** Data records follows **
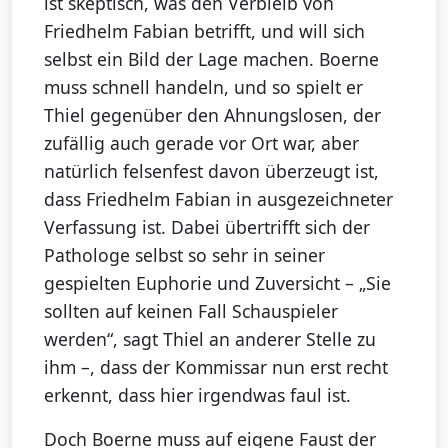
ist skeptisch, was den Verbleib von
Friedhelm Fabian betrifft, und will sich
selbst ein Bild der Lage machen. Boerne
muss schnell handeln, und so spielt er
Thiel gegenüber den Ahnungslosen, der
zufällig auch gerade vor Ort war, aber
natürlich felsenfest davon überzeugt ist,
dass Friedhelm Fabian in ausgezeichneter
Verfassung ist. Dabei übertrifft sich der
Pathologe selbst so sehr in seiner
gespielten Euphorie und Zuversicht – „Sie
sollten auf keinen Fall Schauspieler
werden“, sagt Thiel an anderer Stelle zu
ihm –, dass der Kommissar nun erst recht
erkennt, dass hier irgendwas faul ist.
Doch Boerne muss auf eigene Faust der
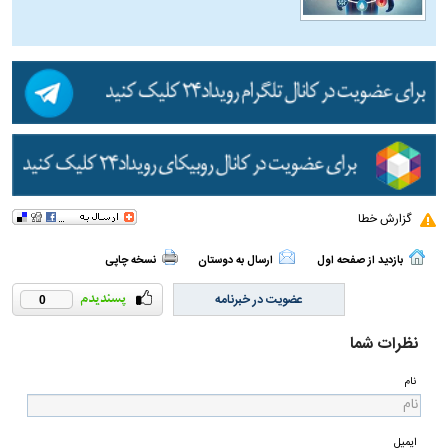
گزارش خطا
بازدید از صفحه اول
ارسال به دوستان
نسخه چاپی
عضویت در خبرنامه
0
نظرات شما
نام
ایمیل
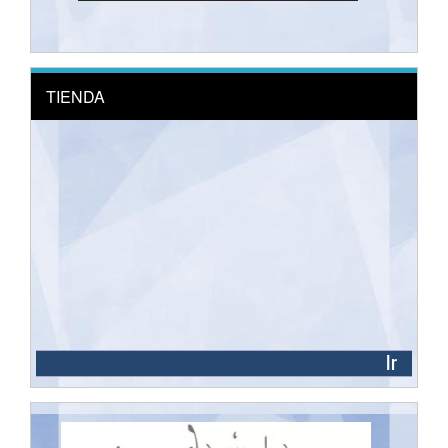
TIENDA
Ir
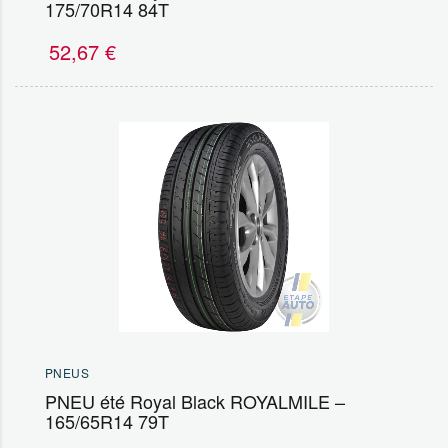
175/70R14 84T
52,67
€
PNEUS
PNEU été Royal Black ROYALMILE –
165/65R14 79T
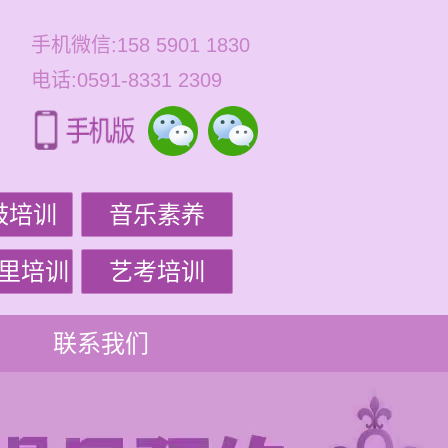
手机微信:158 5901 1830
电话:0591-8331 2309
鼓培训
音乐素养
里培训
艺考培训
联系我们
** End of Data records **
** Data records follows **
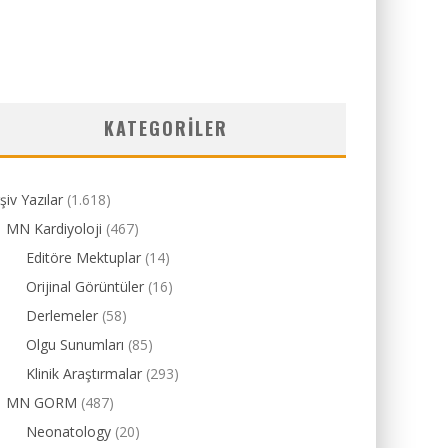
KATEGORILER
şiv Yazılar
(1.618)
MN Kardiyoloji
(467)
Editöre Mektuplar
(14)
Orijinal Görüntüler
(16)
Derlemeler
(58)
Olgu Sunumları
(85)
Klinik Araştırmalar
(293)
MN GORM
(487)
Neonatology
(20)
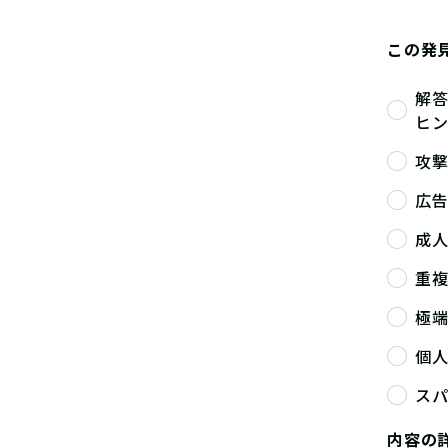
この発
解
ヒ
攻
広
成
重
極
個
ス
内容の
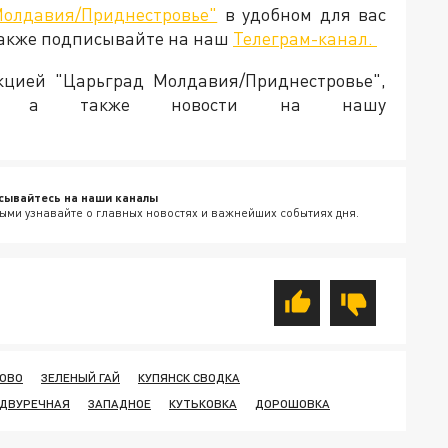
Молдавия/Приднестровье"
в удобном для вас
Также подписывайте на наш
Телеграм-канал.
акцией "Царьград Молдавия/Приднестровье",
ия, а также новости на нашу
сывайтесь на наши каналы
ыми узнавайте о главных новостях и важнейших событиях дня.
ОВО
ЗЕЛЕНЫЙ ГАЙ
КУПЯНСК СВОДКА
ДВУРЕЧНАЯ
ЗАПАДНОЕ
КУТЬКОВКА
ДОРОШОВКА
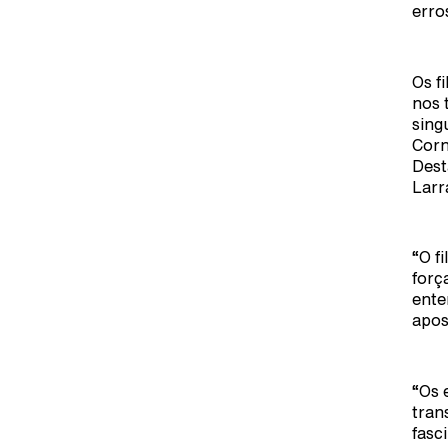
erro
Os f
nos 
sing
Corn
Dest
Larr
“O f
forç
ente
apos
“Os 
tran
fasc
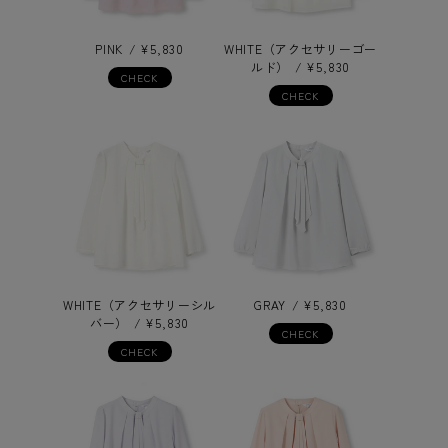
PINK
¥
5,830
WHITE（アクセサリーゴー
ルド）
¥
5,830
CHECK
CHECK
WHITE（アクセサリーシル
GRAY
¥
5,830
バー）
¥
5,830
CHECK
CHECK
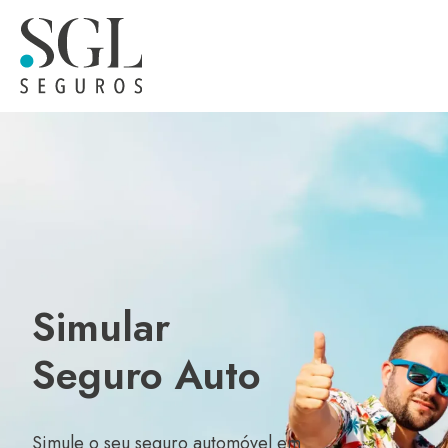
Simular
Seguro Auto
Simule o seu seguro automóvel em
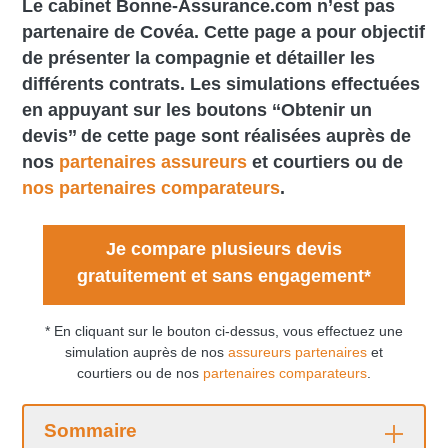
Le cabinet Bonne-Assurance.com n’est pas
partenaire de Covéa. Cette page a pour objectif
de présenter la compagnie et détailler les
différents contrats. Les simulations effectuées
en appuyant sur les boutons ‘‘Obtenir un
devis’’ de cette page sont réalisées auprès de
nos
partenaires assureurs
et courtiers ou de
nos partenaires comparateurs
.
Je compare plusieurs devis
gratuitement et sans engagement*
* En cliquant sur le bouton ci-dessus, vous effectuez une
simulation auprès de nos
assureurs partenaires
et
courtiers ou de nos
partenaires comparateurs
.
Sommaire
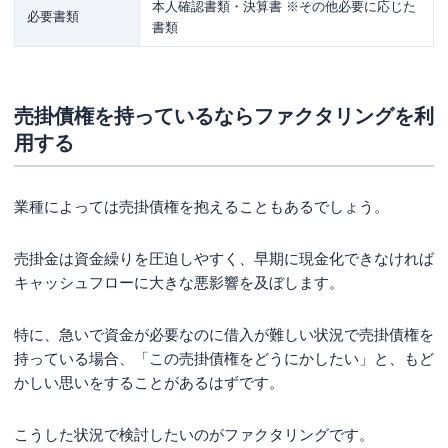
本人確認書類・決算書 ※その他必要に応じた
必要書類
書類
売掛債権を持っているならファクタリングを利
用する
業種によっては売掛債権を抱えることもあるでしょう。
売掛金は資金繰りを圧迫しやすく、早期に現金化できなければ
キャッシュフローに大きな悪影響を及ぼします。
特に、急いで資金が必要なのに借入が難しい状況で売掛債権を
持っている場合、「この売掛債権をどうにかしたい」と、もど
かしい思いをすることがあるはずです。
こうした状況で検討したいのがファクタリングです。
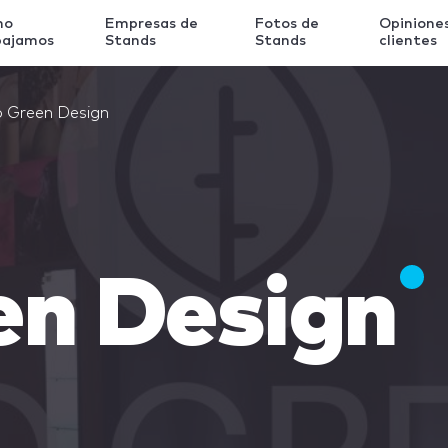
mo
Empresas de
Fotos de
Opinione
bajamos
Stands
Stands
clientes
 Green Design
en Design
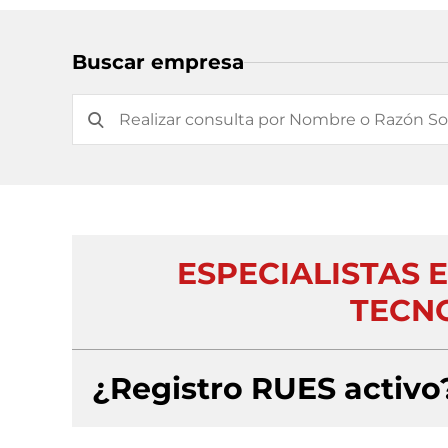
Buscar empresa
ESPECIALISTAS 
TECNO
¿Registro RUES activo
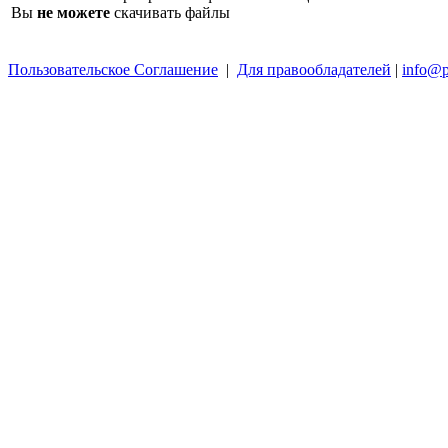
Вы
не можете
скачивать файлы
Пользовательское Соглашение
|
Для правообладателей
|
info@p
** End of Data records **
Problem requirements
Please identify every line in the entries above that contains the string "assureurs", and copy each of those lines. Case counts.

Reply to the exercise
partenaires assureurs
assureurs partenaires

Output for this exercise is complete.